**ACTIVITY**
Convert every line of the entries below into a JSON list of strings, one string per line, with blank lines left out. Omit the pictures from the list.

[Entries from a dataset]

----

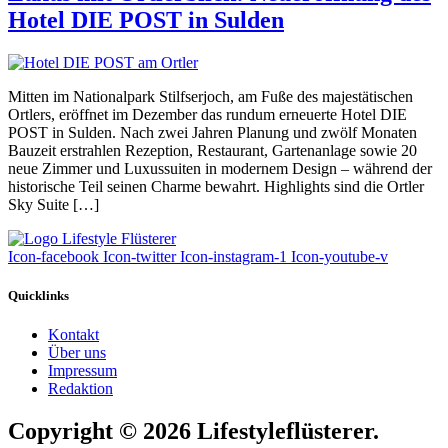
Hotel DIE POST in Sulden
Mitten im Nationalpark Stilfserjoch, am Fuße des majestätischen
Ortlers, eröffnet im Dezember das rundum erneuerte Hotel DIE
POST in Sulden. Nach zwei Jahren Planung und zwölf Monaten
Bauzeit erstrahlen Rezeption, Restaurant, Gartenanlage sowie 20
neue Zimmer und Luxussuiten in modernem Design – während der
historische Teil seinen Charme bewahrt. Highlights sind die Ortler
Sky Suite […]
Icon-facebook
Icon-twitter
Icon-instagram-1
Icon-youtube-v
Quicklinks
Kontakt
Über uns
Impressum
Redaktion
Copyright © 2026 Lifestyleflüsterer.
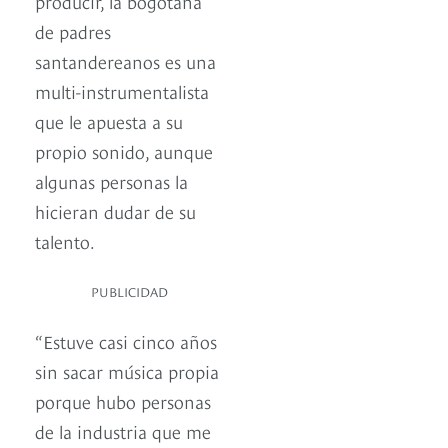
producir, la bogotana
de padres
santandereanos es una
multi-instrumentalista
que le apuesta a su
propio sonido, aunque
algunas personas la
hicieran dudar de su
talento.
PUBLICIDAD
“Estuve casi cinco años
sin sacar música propia
porque hubo personas
de la industria que me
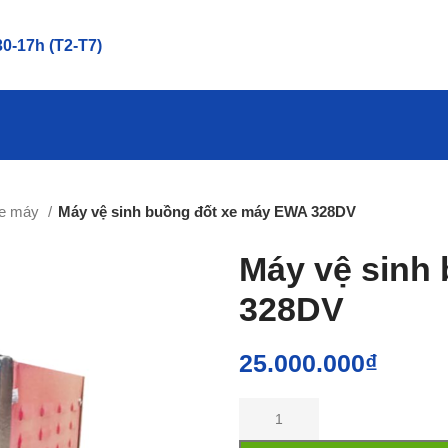
0-17h (T2-T7)
xe máy
Máy vệ sinh buồng đốt xe máy EWA 328DV
Máy vệ sinh
328DV
25.000.000
₫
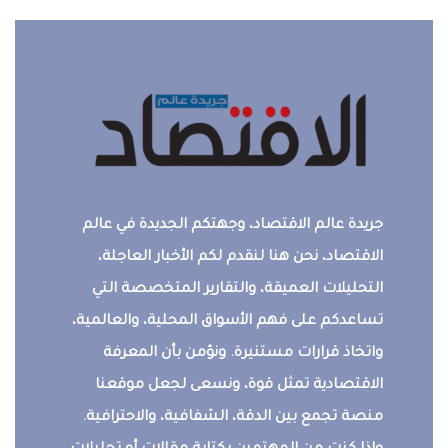
جريدة عالم الاقتصاد، وجهتكم الجديدة في عالم
الاقتصاد، نحن هنا لنقدم لكم الأخبار العاجلة،
التحليلات العميقة، والتقارير المتخصصة التي
تساعدكم على فهم الأسواق المحلية، والعالمية،
واتخاذ قرارات مستنيرة. ونؤمن بأن المعرفة
الاقتصادية تمثل قوة، ونسعى لجعل موقعنا
منصة تجمع بين الدقة، الشفافية، والاحترافية.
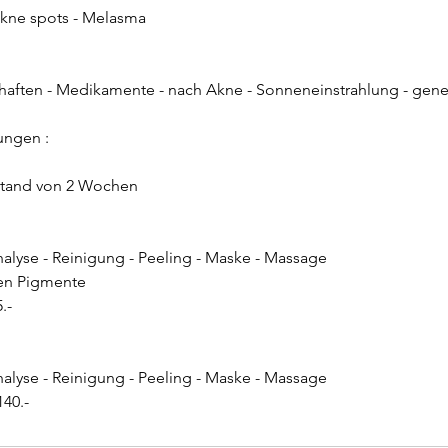
Akne spots - Melasma
aften - Medikamente - nach Akne - Sonneneinstrahlung - gen
ungen :
stand von 2 Wochen
nalyse - Reinigung - Peeling - Maske - Massage
gen Pigmente
.-
nalyse - Reinigung - Peeling - Maske - Massage
140.-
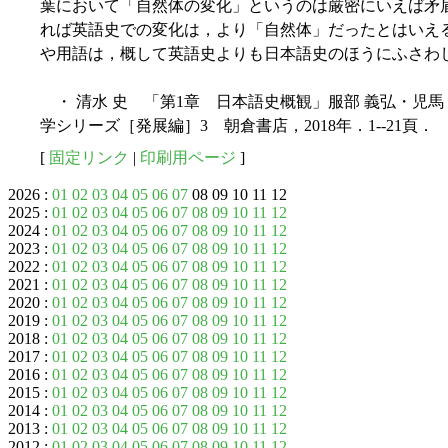
葉において「自然体の変化」というのは厳密にいえば矛
れば英語史での変化は，より「自然体」だったとはいえ
や用語は，概して英語史よりも日本語史のほうにふさわ
・ 清水 史 「第1章 日本語史概観」服部 義弘・児
学シリーズ［発展編］3 朝倉書店，2018年．1--21頁．
[
固定リンク
|
印刷用ページ
]
2026 :
01
02
03
04
05
06
07
08 09 10 11 12
2025 :
01
02
03
04
05
06
07
08
09
10
11
12
2024 :
01
02
03
04
05
06
07
08
09
10
11
12
2023 :
01
02
03
04
05
06
07
08
09
10
11
12
2022 :
01
02
03
04
05
06
07
08
09
10
11
12
2021 :
01
02
03
04
05
06
07
08
09
10
11
12
2020 :
01
02
03
04
05
06
07
08
09
10
11
12
2019 :
01
02
03
04
05
06
07
08
09
10
11
12
2018 :
01
02
03
04
05
06
07
08
09
10
11
12
2017 :
01
02
03
04
05
06
07
08
09
10
11
12
2016 :
01
02
03
04
05
06
07
08
09
10
11
12
2015 :
01
02
03
04
05
06
07
08
09
10
11
12
2014 :
01
02
03
04
05
06
07
08
09
10
11
12
2013 :
01
02
03
04
05
06
07
08
09
10
11
12
2012 :
01
02
03
04
05
06
07
08
09
10
11
12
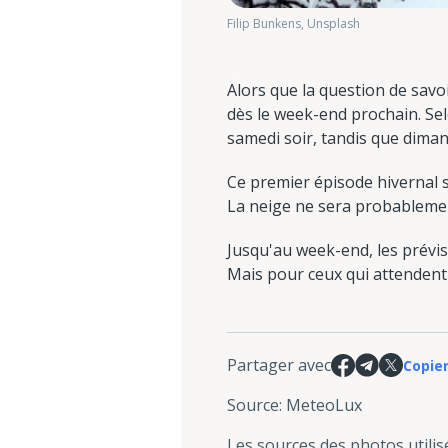
Filip Bunkens, Unsplash
Alors que la question de savo
dès le week-end prochain. Selo
samedi soir, tandis que diman
Ce premier épisode hivernal s
La neige ne sera probablemen
Jusqu'au week-end, les prévisi
Mais pour ceux qui attendent l
Partager avec
Copier
Source
:
MeteoLux
Les sources des photos utilis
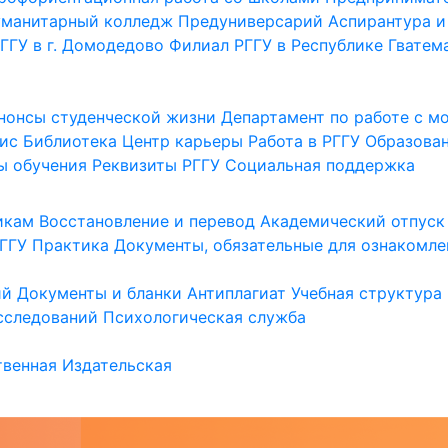
уманитарный колледж
Предуниверсарий
Аспирантура и
ГГУ в г. Домодедово
Филиал РГГУ в Республике Гватем
нонсы студенческой жизни
Департамент по работе с 
ис
Библиотека
Центр карьеры
Работа в РГГУ
Образова
ы обучения
Реквизиты РГГУ
Социальная поддержка
икам
Восстановление и перевод
Академический отпуск
ГГУ
Практика
Документы, обязательные для ознакомле
ий
Документы и бланки
Антиплагиат
Учебная структура
сследований
Психологическая служба
венная
Издательская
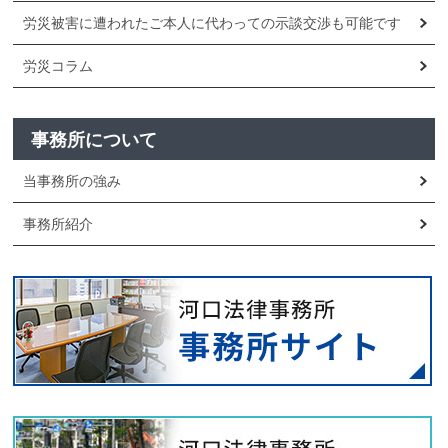
労災被害に遭われたご本人に代わっての示談交渉も可能です
労災コラム
事務所について
当事務所の強み
事務所紹介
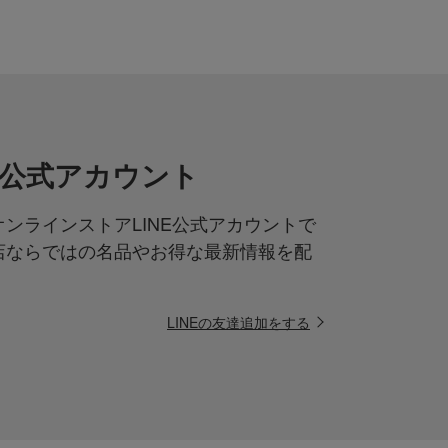
NE公式アカウント
ンラインストアLINE公式アカウントで
店ならではの名品やお得な最新情報を配
LINEの友達追加をする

----

**RESPONSE TO THIS TASK**
[
  "Hotel DIE POST in Sulden",
  "Mitten im Nationalpark Stilfserjoch, am Fuße des majestätischen",
  "Ortlers, eröffnet im Dezember das rundum erneuerte Hotel DIE",
  "POST in Sulden. Nach zwei Jahren Planung und zwölf Monaten",
  "Bauzeit erstrahlen Rezeption, Restaurant, Gartenanlage sowie 20",
  "neue Zimmer und Luxussuiten in modernem Design – während der",
  "historische Teil seinen Charme bewahrt. Highlights sind die Ortler",
  "Sky Suite […]",
  "Icon-facebook",
  "Icon-twitter",
  "Icon-instagram-1",
  "Icon-youtube-v",
  "Quicklinks",
  "Kontakt",
  "Über uns",
  "Impressum",
  "Redaktion",
  "Copyright © 2026 Lifestyleflüsterer.",
  "producir, la bogotana",
  "de padres",
  "santandereanos es una",
  "multi-instrumentalista",
  "que le apuesta a su",
  "propio sonido, aunque",
  "algunas personas la",
  "hicieran dudar de su",
  "talento.",
  "PUBLICIDAD",
  "“Estuve casi cinco años",
  "sin sacar música propia",
  "porque hubo personas",
  "de la industria que me",
  "0-17h (T2-T7)",
  "xe máy",
  "Máy vệ sinh buồng đốt xe máy EWA 328DV",
  "Máy vệ sinh",
  "328DV",
  "25.000.000",
  "₫",
  "جريدة عالم الاقتصاد، وجهتكم الجديدة في عالم",
  "الاقتصاد، نحن هنا لنقدم لكم الأخبار العاجلة،",
  "التحليلات العميقة، والتقارير المتخصصة التي",
  "تساعدكم على فهم الأسواق المحلية، والعالمية،",
  "واتخاذ قرارات مستنيرة. ونؤمن بأن المعرفة",
  "الاقتصادية تمثل قوة، ونسعى لجعل موقعنا",
  "منصة تجمع بين الدقة، الشفافية، والاحترافية.",
  "Akne spots - Melasma",
  "aften - Medikamente - nach Akne - Sonneneinstrahlung - gen",
  "ungen :",
  "stand von 2 Wochen",
  "nalyse - Reinigung - Peeling - Maske - Massage",
  "gen Pigmente",
  ".-",
  "nalyse - Reinigung - Peeling - Maske - Massage",
  "140.-",
  "葉において「自然体の変化」というのは厳密にいえば矛",
  "れば英語史での変化は，より「自然体」だったとはいえ",
  "や用語は，概して英語史よりも日本語史のほうにふさわ",
  "・ 清水 史 「第1章 日本語史概観」服部 義弘・児",
  "学シリーズ［発展編］3 朝倉書店，2018年．1--21頁．",
  "[",
  "固定リンク",
  "|",
  "印刷用ページ",
  "]",
  "2026 :",
  "01",
  "02",
  "03",
  "04",
  "05",
  "06",
  "07",
  "08 09 10 11 12",
  "2025 :",
  "01",
  "02",
  "03",
  "04",
  "05",
  "06",
  "07",
  "08",
  "09",
  "10",
  "11",
  "12",
  "2024 :",
  "01",
  "02",
  "03",
  "04",
  "05",
  "06",
  "07",
  "08",
  "09",
  "10",
  "11",
  "12",
  "2023 :",
  "01",
  "02",
  "03",
  "04",
  "05",
  "06",
  "07",
  "08",
  "09",
  "10",
  "11",
  "12",
  "2022 :",
  "01",
  "02",
  "03",
  "04",
  "05",
  "06",
  "07",
  "08",
  "09",
  "10",
  "11",
  "12",
  "2021 :",
  "01",
  "02",
  "03",
  "04",
  "05",
  "06",
  "07",
  "08",
  "09",
  "10",
  "11",
  "12",
  "2020 :",
  "01",
  "02",
  "03",
  "04",
  "05",
  "06",
  "07",
  "08",
  "09",
  "10",
  "11",
  "12",
  "2019 :",
  "01",
  "02",
  "03",
  "04",
  "05",
  "06",
  "07",
  "08",
  "09",
  "10",
  "11",
  "12",
  "2018 :",
  "01",
  "02",
  "03",
  "04",
  "05",
  "06",
  "07",
  "08",
  "09",
  "10",
  "11",
  "12",
  "2017 :",
  "01",
  "02",
  "03",
  "04",
  "05",
  "06",
  "07",
  "08",
  "09",
  "10",
  "11",
  "12",
  "2016 :",
  "01",
  "02",
  "03",
  "04",
  "05",
  "06",
  "07",
  "08",
  "09",
  "10",
  "11",
  "12",
  "2015 :",
  "01",
  "02",
  "03",
  "04",
  "05",
  "06",
  "07",
  "08",
  "09",
  "10",
  "11",
  "12",
  "2014 :",
  "01",
  "02",
  "03",
  "04",
  "05",
  "06",
  "07",
  "08",
  "09",
  "10",
  "11",
  "12",
  "2013 :",
  "01",
  "02",
  "03",
  "04",
  "05",
  "06",
  "07",
  "08",
  "09",
  "10",
  "11",
  "12",
  "2012 :",
  "01",
  "02",
  "03",
  "04",
  "05",
  "06",
  "07",
  "08",
  "09",
  "10",
  "11",
  "12",
  "Filip Bunkens, Unsplash",
  "Alors que la question de savo",
  "dès le week-end prochain. Selo",
  "samedi soir, tandis que diman",
  "Ce premier épisode hivernal s",
  "La neige ne sera probablemen",
  "Jusqu'au week-end, les prévisi",
  "Mais pour ceux qui attendent l",
  "Partager avec",
  "Copier",
  "Source",
  ":",
  "MeteoLux",
  "Les sources des photos utilis",
  "уманитарный колледж",
  "Предуниверсарий",
  "Аспирантура и",
  "ГГУ в г. Домодедово",
  "Филиал РГГУ в Республике Гватем",
  "нонсы студенческой жизни",
  "Департамент по работе с ",
  "ис",
  "Библиотека",
  "Центр карьеры",
  "Работа в РГГУ",
  "Образова",
  "ы обучения",
  "Реквизиты РГГУ",
  "Социальная поддержка",
  "икам",
  "Восстановление и перевод",
  "Академический отпуск",
  "ГГУ",
  "Практика",
  "Документы, обязательные для ознакомле",
  "ий",
  "Документы и бланки",
  "Антиплагиат",
  "Учебная структура",
  "сследований",
  "Психологическая служба",
  "венная",
  "Издательская",
  "労災被害に遭われたご本人に代わっての示談交渉も可能です",
  "労災コラム",
  "事務所について",
  "当事務所の強み",
  "事務所紹介",
  "NE公式アカウント",
  "ンラインストアLINE公式アカウントで",
  "店ならではの名品やお得な最新情報を配",
  "LINEの友達追加をする"
]